EXERCISE DIRECTIONS: Would you please give all the lines below again, exactly as they stand?

RECORDED INFORMATION:
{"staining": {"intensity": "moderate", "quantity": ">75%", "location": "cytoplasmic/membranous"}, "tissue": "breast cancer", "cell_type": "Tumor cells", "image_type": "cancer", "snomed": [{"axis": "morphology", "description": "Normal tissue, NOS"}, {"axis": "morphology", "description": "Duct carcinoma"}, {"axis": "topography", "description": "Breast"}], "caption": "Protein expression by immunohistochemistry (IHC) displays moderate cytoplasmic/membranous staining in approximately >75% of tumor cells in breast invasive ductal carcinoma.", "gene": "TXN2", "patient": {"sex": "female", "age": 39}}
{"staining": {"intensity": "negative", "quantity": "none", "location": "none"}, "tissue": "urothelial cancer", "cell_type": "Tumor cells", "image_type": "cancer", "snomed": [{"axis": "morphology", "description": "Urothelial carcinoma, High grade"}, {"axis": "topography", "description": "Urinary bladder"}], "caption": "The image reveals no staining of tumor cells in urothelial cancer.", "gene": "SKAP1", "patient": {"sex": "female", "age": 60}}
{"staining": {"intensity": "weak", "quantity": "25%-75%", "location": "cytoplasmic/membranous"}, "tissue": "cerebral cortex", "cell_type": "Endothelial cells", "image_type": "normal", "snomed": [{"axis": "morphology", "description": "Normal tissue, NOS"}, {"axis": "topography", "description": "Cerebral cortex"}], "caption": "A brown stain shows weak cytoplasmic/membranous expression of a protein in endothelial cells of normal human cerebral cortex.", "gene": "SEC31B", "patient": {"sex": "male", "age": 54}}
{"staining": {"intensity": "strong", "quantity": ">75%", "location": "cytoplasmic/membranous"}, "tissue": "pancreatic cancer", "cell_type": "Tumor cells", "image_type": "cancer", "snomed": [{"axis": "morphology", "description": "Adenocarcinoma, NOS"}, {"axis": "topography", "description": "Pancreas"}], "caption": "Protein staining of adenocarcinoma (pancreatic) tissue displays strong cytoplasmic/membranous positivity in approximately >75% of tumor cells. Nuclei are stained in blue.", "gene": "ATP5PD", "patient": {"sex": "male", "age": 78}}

SOLUTION FOR THIS TASK:
{"staining": {"intensity": "moderate", "quantity": ">75%", "location": "cytoplasmic/membranous"}, "tissue": "breast cancer", "cell_type": "Tumor cells", "image_type": "cancer", "snomed": [{"axis": "morphology", "description": "Normal tissue, NOS"}, {"axis": "morphology", "description": "Duct carcinoma"}, {"axis": "topography", "description": "Breast"}], "caption": "Protein expression by immunohistochemistry (IHC) displays moderate cytoplasmic/membranous staining in approximately >75% of tumor cells in breast invasive ductal carcinoma.", "gene": "TXN2", "patient": {"sex": "female", "age": 39}}
{"staining": {"intensity": "negative", "quantity": "none", "location": "none"}, "tissue": "urothelial cancer", "cell_type": "Tumor cells", "image_type": "cancer", "snomed": [{"axis": "morphology", "description": "Urothelial carcinoma, High grade"}, {"axis": "topography", "description": "Urinary bladder"}], "caption": "The image reveals no staining of tumor cells in urothelial cancer.", "gene": "SKAP1", "patient": {"sex": "female", "age": 60}}
{"staining": {"intensity": "weak", "quantity": "25%-75%", "location": "cytoplasmic/membranous"}, "tissue": "cerebral cortex", "cell_type": "Endothelial cells", "image_type": "normal", "snomed": [{"axis": "morphology", "description": "Normal tissue, NOS"}, {"axis": "topography", "description": "Cerebral cortex"}], "caption": "A brown stain shows weak cytoplasmic/membranous expression of a protein in endothelial cells of normal human cerebral cortex.", "gene": "SEC31B", "patient": {"sex": "male", "age": 54}}
{"staining": {"intensity": "strong", "quantity": ">75%", "location": "cytoplasmic/membranous"}, "tissue": "pancreatic cancer", "cell_type": "Tumor cells", "image_type": "cancer", "snomed": [{"axis": "morphology", "description": "Adenocarcinoma, NOS"}, {"axis": "topography", "description": "Pancreas"}], "caption": "Protein staining of adenocarcinoma (pancreatic) tissue displays strong cytoplasmic/membranous positivity in approximately >75% of tumor cells. Nuclei are stained in blue.", "gene": "ATP5PD", "patient": {"sex": "male", "age": 78}}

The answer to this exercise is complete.